What you will do:
Print the lines below exactly, starting with the line containing "pose: elev=183.8 azim=238.5" and ending with the line containing "Dot at: (330, 193)", both included.

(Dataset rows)
(begin)
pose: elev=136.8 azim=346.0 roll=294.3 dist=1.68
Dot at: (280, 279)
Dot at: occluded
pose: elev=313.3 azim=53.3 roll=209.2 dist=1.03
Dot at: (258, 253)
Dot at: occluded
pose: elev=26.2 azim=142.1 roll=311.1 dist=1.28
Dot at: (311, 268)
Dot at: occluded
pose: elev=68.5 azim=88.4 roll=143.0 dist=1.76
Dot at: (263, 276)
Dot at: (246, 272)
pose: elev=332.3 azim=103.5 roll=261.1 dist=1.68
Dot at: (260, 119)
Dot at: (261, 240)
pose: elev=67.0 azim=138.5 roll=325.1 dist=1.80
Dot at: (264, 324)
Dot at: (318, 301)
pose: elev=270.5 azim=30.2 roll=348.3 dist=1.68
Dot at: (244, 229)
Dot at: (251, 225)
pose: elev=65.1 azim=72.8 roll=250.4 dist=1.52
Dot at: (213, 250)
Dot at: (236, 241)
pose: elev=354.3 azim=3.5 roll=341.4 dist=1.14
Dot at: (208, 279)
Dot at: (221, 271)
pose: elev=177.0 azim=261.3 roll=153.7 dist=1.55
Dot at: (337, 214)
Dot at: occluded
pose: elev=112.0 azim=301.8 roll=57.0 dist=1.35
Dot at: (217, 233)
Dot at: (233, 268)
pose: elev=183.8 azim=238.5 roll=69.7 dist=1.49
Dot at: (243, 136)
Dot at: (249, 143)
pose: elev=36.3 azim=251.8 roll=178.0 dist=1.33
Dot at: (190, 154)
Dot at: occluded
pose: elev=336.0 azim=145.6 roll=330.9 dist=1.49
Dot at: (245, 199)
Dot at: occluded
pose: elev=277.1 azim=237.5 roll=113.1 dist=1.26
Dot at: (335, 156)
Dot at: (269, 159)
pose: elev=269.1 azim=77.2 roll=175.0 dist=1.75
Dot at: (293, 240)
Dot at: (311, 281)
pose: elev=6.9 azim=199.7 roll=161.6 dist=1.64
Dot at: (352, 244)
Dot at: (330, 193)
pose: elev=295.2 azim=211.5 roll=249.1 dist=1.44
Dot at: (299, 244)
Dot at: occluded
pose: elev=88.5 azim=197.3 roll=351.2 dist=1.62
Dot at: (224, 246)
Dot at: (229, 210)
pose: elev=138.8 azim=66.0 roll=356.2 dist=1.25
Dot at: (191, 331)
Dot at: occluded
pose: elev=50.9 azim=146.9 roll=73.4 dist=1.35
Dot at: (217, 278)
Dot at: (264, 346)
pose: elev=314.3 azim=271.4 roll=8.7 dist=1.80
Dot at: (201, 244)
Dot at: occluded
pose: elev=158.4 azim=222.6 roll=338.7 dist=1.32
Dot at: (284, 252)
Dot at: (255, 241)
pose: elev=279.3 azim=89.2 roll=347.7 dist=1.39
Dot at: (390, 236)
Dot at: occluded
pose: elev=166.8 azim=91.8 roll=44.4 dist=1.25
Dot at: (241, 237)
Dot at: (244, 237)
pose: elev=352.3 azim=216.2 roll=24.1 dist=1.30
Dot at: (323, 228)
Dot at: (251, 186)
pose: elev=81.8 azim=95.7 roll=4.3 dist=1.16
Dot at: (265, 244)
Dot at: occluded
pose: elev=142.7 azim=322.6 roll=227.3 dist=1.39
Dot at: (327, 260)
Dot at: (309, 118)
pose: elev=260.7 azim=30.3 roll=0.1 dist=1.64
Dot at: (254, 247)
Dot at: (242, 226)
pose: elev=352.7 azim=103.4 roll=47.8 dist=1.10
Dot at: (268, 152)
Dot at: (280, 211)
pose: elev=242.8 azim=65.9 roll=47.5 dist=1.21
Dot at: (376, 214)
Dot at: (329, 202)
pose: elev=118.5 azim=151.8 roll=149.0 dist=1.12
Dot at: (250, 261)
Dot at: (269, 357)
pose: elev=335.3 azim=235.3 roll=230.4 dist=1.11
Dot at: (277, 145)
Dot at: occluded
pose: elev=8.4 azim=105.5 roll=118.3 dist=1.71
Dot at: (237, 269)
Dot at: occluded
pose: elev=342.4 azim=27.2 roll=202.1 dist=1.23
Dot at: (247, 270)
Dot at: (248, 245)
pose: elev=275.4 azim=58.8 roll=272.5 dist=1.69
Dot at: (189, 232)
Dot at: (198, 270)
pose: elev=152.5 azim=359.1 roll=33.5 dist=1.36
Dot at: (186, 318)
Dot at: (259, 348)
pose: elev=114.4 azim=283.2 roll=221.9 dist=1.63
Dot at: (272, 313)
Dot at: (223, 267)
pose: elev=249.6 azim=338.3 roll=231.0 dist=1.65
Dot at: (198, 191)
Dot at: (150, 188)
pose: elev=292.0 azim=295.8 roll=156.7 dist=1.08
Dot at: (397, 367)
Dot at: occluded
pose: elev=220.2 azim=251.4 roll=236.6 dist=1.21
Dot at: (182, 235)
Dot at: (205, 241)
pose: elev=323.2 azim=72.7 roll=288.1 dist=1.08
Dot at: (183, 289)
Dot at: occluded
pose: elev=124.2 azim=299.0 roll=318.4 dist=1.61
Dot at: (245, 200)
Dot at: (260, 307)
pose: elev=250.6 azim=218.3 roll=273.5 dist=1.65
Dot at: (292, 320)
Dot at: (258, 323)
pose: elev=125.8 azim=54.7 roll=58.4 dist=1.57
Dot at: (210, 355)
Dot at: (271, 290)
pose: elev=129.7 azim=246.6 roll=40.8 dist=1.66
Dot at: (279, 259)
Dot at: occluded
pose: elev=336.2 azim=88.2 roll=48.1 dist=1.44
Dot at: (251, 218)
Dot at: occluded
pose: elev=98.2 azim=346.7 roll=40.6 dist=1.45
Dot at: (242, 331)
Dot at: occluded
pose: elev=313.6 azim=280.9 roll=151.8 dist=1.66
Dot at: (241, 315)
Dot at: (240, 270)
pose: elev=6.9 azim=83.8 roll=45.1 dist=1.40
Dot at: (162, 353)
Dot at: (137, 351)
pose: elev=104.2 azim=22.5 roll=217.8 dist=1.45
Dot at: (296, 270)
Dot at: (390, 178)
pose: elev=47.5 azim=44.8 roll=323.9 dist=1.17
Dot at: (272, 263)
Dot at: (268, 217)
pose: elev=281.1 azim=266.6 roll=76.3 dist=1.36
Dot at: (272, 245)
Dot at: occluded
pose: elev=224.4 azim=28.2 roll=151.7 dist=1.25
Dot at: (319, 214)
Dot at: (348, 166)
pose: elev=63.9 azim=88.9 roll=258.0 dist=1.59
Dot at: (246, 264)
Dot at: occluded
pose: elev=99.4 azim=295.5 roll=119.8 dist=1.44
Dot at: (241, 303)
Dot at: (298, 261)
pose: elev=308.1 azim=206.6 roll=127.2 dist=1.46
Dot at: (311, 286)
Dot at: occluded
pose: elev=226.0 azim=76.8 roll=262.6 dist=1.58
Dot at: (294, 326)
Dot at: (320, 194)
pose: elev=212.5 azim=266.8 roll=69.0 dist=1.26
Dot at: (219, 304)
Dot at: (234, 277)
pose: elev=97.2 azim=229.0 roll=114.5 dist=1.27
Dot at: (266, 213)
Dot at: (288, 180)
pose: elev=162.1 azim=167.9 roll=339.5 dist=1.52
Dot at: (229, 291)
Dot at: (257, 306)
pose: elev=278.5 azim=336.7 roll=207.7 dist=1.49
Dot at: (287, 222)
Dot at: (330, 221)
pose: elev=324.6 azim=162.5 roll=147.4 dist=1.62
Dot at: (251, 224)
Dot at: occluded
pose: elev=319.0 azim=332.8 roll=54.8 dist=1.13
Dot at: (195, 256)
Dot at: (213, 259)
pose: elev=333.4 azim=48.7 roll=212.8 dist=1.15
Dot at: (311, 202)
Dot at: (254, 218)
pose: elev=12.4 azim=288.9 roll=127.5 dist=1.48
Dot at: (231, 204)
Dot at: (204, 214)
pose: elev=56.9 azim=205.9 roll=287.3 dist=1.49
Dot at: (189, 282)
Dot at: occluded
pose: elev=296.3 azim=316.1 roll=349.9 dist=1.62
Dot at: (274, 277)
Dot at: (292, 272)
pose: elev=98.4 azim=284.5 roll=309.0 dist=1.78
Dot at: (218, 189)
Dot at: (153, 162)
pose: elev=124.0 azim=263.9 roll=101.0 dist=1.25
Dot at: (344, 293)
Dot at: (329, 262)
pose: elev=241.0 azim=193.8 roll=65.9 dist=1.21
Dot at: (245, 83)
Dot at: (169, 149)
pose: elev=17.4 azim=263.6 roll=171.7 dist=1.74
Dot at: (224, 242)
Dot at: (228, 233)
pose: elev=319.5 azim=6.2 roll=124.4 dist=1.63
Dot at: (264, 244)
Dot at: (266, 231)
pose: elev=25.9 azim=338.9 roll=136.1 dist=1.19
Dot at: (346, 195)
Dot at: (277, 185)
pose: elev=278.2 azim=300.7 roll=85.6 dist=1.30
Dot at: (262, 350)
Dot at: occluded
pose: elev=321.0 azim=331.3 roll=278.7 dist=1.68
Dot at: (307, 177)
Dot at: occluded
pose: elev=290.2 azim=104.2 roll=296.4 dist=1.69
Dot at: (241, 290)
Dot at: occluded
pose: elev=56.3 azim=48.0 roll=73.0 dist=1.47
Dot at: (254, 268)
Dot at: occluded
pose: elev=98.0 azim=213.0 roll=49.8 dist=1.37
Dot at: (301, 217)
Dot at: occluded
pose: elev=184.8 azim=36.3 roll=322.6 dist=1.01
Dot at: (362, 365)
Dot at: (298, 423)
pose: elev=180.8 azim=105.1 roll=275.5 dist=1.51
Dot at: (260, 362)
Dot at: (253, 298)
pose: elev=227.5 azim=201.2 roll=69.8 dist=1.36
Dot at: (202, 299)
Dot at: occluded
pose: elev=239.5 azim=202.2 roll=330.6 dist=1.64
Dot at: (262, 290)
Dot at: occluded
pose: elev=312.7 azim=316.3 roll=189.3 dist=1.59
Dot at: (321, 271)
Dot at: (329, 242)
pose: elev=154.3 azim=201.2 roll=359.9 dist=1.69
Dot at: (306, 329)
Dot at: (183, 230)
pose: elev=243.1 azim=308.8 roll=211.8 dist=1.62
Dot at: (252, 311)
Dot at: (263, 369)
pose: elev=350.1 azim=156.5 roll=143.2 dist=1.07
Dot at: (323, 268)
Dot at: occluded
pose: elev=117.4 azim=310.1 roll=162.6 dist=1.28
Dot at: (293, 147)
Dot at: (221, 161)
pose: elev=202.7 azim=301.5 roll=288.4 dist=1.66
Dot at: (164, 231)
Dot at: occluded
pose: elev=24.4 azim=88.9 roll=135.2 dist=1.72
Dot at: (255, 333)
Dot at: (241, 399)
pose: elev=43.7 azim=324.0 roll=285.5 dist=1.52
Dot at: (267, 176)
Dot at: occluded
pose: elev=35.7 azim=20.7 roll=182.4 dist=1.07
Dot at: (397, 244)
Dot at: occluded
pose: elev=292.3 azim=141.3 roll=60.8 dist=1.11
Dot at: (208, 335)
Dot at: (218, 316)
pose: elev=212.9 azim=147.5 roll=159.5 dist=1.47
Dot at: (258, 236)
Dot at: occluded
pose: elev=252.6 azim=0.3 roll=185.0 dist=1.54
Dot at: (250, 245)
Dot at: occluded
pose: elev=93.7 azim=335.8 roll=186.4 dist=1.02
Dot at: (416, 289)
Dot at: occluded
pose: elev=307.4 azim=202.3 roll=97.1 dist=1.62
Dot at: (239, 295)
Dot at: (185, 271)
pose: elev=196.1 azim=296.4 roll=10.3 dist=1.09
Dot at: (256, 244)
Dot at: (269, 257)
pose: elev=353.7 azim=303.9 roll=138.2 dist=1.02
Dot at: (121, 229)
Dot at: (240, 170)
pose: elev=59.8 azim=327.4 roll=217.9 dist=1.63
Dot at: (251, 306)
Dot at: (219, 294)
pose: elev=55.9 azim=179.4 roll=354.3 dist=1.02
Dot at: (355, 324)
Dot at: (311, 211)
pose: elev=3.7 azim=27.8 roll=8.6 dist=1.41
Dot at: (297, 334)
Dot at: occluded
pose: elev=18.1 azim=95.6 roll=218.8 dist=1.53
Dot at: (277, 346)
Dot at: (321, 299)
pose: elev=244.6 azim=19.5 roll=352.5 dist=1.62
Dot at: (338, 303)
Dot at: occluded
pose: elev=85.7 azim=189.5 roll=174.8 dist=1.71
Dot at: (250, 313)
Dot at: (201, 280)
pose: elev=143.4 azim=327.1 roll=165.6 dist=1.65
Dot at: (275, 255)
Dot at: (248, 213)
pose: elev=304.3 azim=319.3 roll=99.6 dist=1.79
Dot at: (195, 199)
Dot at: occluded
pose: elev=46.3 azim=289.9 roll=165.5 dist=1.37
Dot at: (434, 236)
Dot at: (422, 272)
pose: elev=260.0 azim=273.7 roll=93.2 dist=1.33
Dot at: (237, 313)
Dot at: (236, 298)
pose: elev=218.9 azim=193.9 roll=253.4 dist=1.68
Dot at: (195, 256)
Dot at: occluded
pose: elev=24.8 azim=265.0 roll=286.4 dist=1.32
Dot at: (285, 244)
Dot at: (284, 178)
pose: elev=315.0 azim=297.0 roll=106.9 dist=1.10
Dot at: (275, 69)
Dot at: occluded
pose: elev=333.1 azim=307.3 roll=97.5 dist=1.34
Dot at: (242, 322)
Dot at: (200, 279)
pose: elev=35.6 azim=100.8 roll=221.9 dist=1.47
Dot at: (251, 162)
(end)
Exercise response:
pose: elev=183.8 azim=238.5 roll=69.7 dist=1.49
Dot at: (243, 136)
Dot at: (249, 143)
pose: elev=36.3 azim=251.8 roll=178.0 dist=1.33
Dot at: (190, 154)
Dot at: occluded
pose: elev=336.0 azim=145.6 roll=330.9 dist=1.49
Dot at: (245, 199)
Dot at: occluded
pose: elev=277.1 azim=237.5 roll=113.1 dist=1.26
Dot at: (335, 156)
Dot at: (269, 159)
pose: elev=269.1 azim=77.2 roll=175.0 dist=1.75
Dot at: (293, 240)
Dot at: (311, 281)
pose: elev=6.9 azim=199.7 roll=161.6 dist=1.64
Dot at: (352, 244)
Dot at: (330, 193)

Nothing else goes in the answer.